§ **Goal of the exercise**
Could you please write out each line of the records exactly, minus the pictures?

(Pictured people or hands with joints)
_____

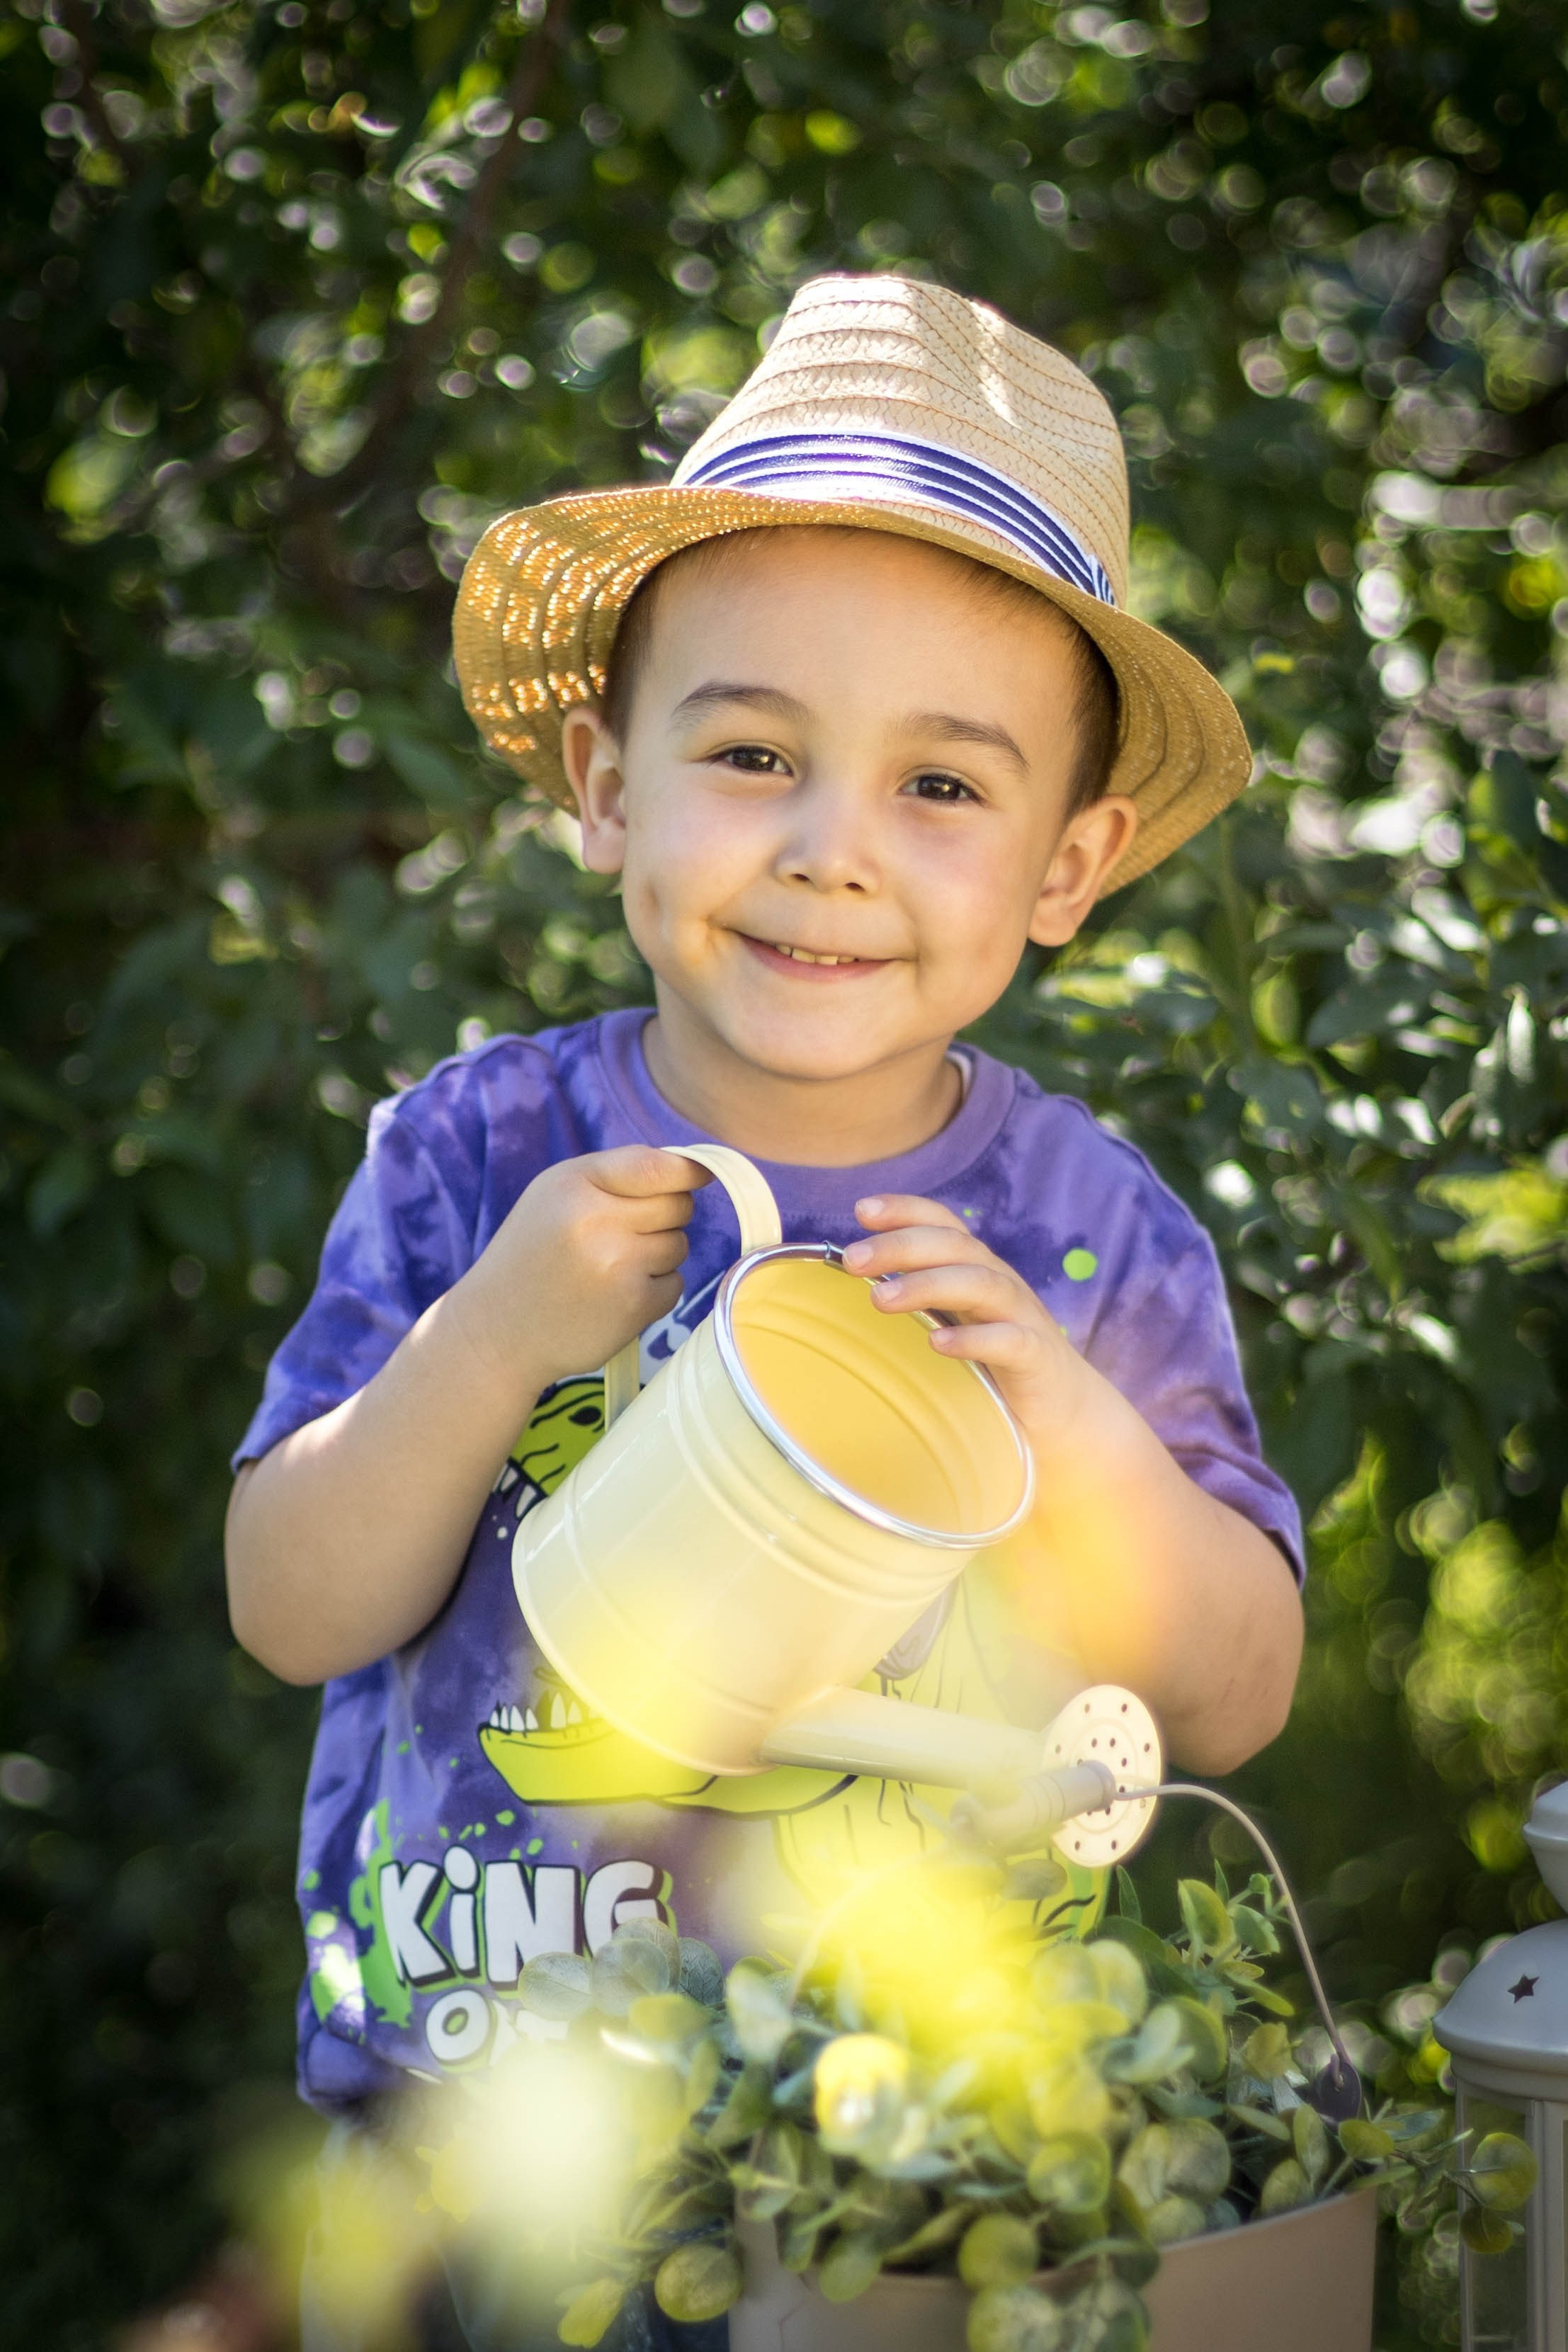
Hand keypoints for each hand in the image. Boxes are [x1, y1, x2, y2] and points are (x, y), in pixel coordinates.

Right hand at [451, 1146, 710, 1395]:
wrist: (497, 1331)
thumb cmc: (532, 1255)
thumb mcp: (554, 1196)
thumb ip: (615, 1176)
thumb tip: (692, 1170)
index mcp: (575, 1185)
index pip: (656, 1167)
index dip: (690, 1171)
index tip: (700, 1175)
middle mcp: (598, 1221)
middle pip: (678, 1206)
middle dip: (664, 1216)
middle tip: (624, 1234)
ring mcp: (619, 1266)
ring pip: (680, 1245)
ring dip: (658, 1255)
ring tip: (610, 1268)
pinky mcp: (634, 1307)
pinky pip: (676, 1285)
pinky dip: (654, 1291)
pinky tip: (614, 1297)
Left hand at [841, 1193, 1098, 1462]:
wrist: (1064, 1412)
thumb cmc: (994, 1365)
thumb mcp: (953, 1323)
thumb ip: (917, 1304)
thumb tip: (847, 1295)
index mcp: (977, 1270)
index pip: (943, 1225)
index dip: (906, 1210)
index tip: (861, 1210)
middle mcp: (1000, 1283)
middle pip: (954, 1246)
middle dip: (901, 1246)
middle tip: (853, 1260)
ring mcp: (1023, 1317)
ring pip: (981, 1283)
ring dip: (927, 1285)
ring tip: (880, 1299)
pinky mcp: (1038, 1357)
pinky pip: (1009, 1340)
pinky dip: (974, 1338)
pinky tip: (939, 1343)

_____

§ **Reply**
Hand keypoints for each hand in the image. Boxes are [x1, y1, x2, y2] and points are (x, y), in pixel coordinates.

Right hand at [451, 1146, 710, 1395]:
wrist: (497, 1331)
thumb cmc: (532, 1255)
thumb mcp: (554, 1196)
thumb ip: (615, 1176)
thumb tip: (692, 1170)
index mcp: (575, 1185)
index pip: (656, 1167)
index dip: (690, 1171)
index tip: (700, 1175)
middle mcp: (598, 1221)
middle pip: (678, 1206)
middle dip: (664, 1216)
middle tip: (624, 1234)
ring mcp: (619, 1266)
ring pip: (680, 1245)
ring dip: (658, 1255)
ring tip: (610, 1268)
pinky mcp: (634, 1307)
pinky pip: (676, 1285)
pinky dip: (654, 1291)
pinky tip: (614, 1297)
Left hand at [841, 1193, 1098, 1462]:
wrist: (1064, 1412)
thumb cmc: (994, 1365)
thumb mcp: (953, 1323)
thumb ip: (917, 1304)
thumb tip: (847, 1295)
index mcp: (977, 1270)
index pip: (943, 1225)
index dip: (906, 1210)
index tip: (861, 1210)
middle mcp: (1000, 1283)
middle pip: (954, 1246)
middle dip: (901, 1246)
middle tip: (853, 1260)
ring mcp: (1023, 1317)
ring pip: (981, 1283)
ring dip: (927, 1285)
ring tip: (880, 1299)
pinky mcp: (1038, 1357)
pinky pip: (1009, 1340)
pinky dip: (974, 1338)
pinky tip: (939, 1343)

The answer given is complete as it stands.